If
you’ve been looking for an indication that the 2007 Memphis Tiger football
season might unfold a little differently (read: much better) than the 2-10
campaign of a year ago, you should have been at the squad’s early-morning
practice on August 17th. Tiger head coach Tommy West devoted the last hour of
practice in the soupy haze to special teams. Carrying the “defensive oriented”

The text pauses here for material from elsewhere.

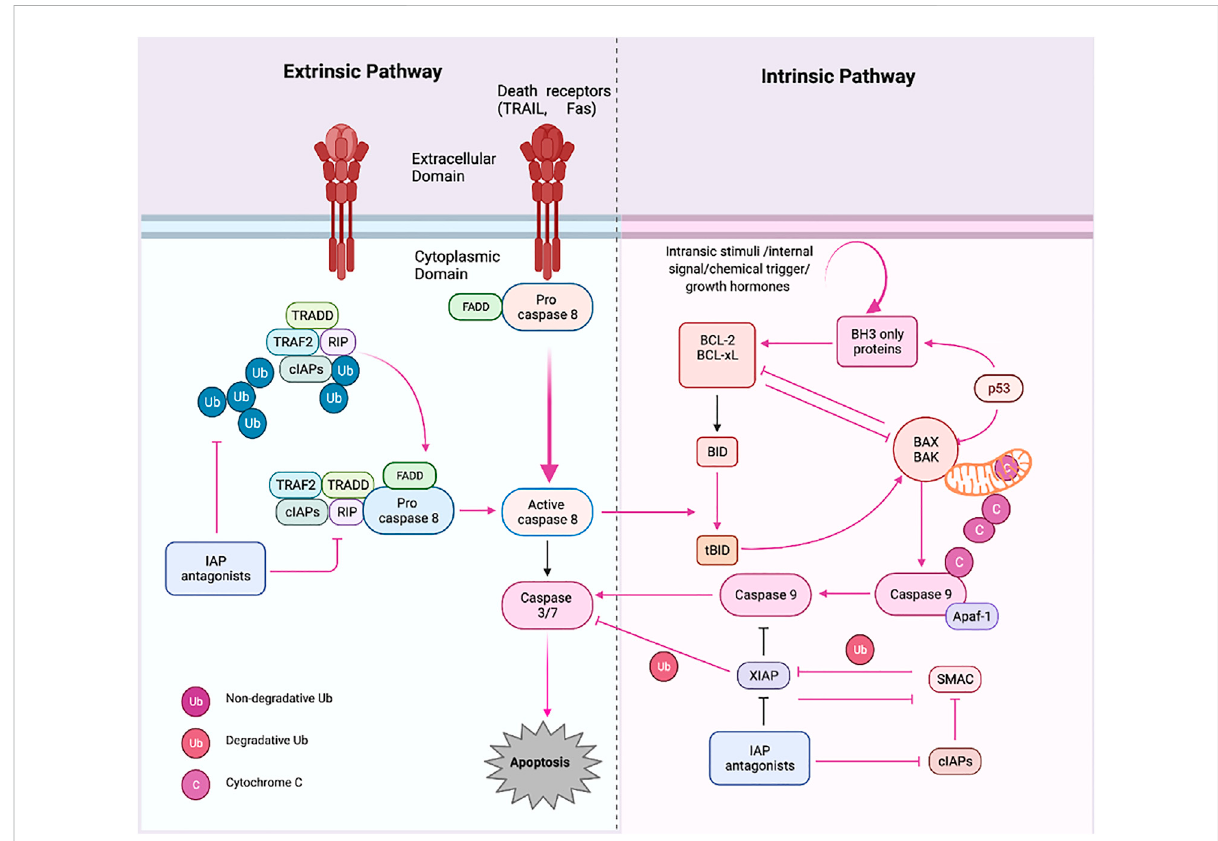
FIGURE 3 Apoptosis pathways. Apoptosis has two primary routes known as the i) extrinsic and ii) intrinsic pathway. First, external stimuli or ligand moleculesactivatethetransduction,includingdeathreceptors(SDRs),leadingtocaspase3/7activationvia/oractivatedcaspase8.Intrinsicpathway; via insertion of proapoptotic molecules BAX (protein) into the mitochondrial membrane results in the generation of cytochrome c, forming an apoptosome, which further triggers the apoptotic cascades beginning with proapoptotic activation caspase 9 and or then caspase 3. Created with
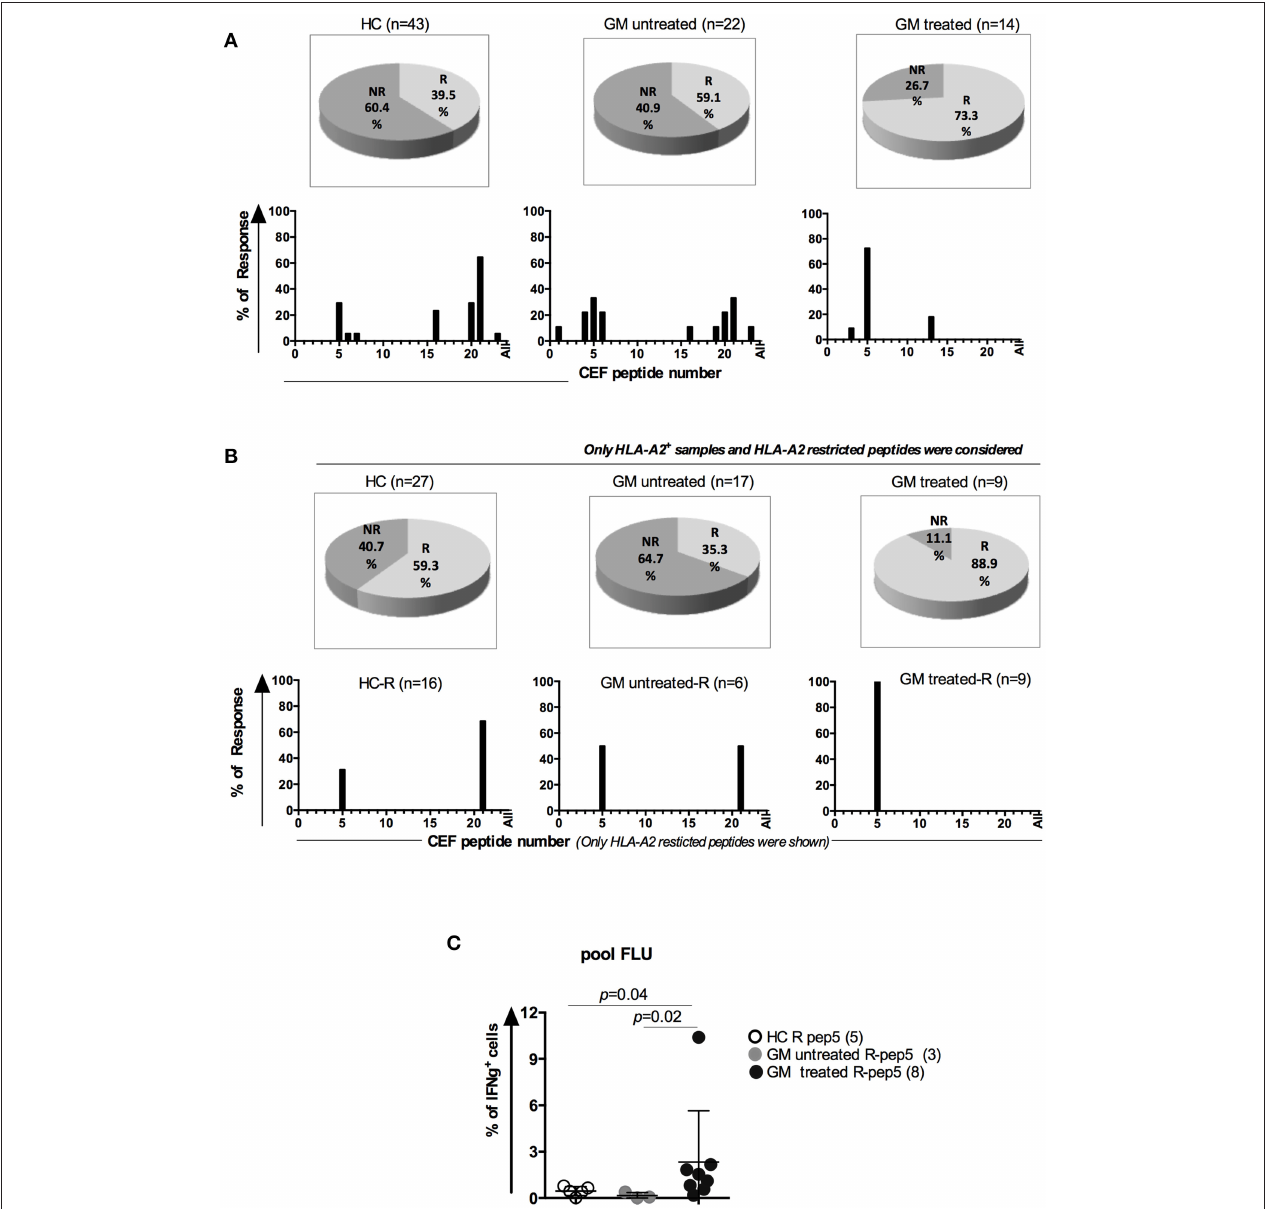
FIGURE 3 | Enhanced antigen-specific memory T cell responses in GM treated RA patients. (A) Upper panel : Percentages of responders (R) and non-responders to CEF peptide stimulation in three groups. Lower panel: peptide distribution in responders (B) Upper panel : Percentages of HLA-A2 + R and NR to HLA-A2 restricted peptides in three groups; Lower panel: peptide distribution in HLA-A2 + responders. (C) Frequencies of IFN γ + CD8 + T cells in responders to the peptide GILGFVFTL (FLU-A2) in GM treated patients ( n = 8), GM untreated patients ( n = 3) and HCs ( n =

tag since he arrived in Memphis seven years ago (to be, of course, Rip Scherer’s
defensive coordinator), West has overseen the two finest offensive players in
school history (DeAngelo Williams and Danny Wimprine), but maintains a steadfast
eye for what makes or breaks a special-teams unit.
When the
team shifted from punting to kickoff coverage, West saw something amiss in the
track an inside player was taking toward the ball carrier. So the coach — 18
months removed from heart surgery — sprinted downfield and showed how to seal a
coverage gap. When I asked him after practice if his doctors would have allowed
such a display a year ago, West shook his head slightly . . . but with a smile.
Count
this as a certainty: no one suffered the 2006 Tiger football season more than
Tommy West. The combination of physical and mental woes combined to make it the
most challenging season in his 28-year coaching career. Having built a program
to the point it reached an unprecedented three straight bowl games, West saw
last year’s team lose nine straight games and give up an average of 30 points
per game. You don’t need to be “defensive oriented” to grow weary of such
performances.
Starting
with the midseason dismissal of defensive coordinator Joe Lee Dunn last
September, West has overhauled his staff like a president with ankle-high
approval ratings. (Well, like a president with ankle-high approval ratings
should overhaul his staff.) The new (and generally younger) coaches — six of
nine are wearing blue and gray for the first time — have energized West and his
program, but the boss insists there’s no tail wagging this dog.
“I had
to impress upon them,” noted West after that active practice, “you’re not coming
into a program that hasn’t won. We’re not here to get on your page; you need to
get on our page. We’ve been to more bowl games than all of them.”
It’s a
truth of modern Memphis football history that a season’s fortunes are either
tremendously boosted or dramatically drained on or before Labor Day. For the
fourth straight year (and sixth out of the last ten), the Tigers will open
against the Ole Miss Rebels, a regional rival — at least from the U of M
perspective — that serves as a barometer for just how narrow (or large) the gap
remains between a team fighting for Conference USA supremacy and a team aiming
to break from SEC mediocrity. (Among the most heated bar debates in the
Mid-South is over this question: is there more for Memphis to gain or the Rebels
to lose in a Tiger victory?) Having lost the last two contests by a total of
seven points, the Tigers see the gap as one to be closed by merely two or three
big plays, be they from the offense or defense. Or special teams.
With big
plays the recipe for success, a big-time receiver commands the spotlight once so
dominated by Heisman-winning tailbacks. So starting this week against Ole Miss,
and (hopefully) over the next three seasons, keep your eyes downfield on the
Tigers’ Duke Calhoun. Cut from the mold that made Roy Williams (Texas), Larry
Fitzgerald (Pitt), and Calvin Johnson (Georgia Tech) first-round NFL draft
picks, Calhoun is in place to rewrite the program’s receiving record book as
Williams did the rushing section and Wimprine the passing chapter.
Calhoun
had best run his routes as they’re drawn up, though. If not, there’s a certain
coach ready — and now able — to show him how.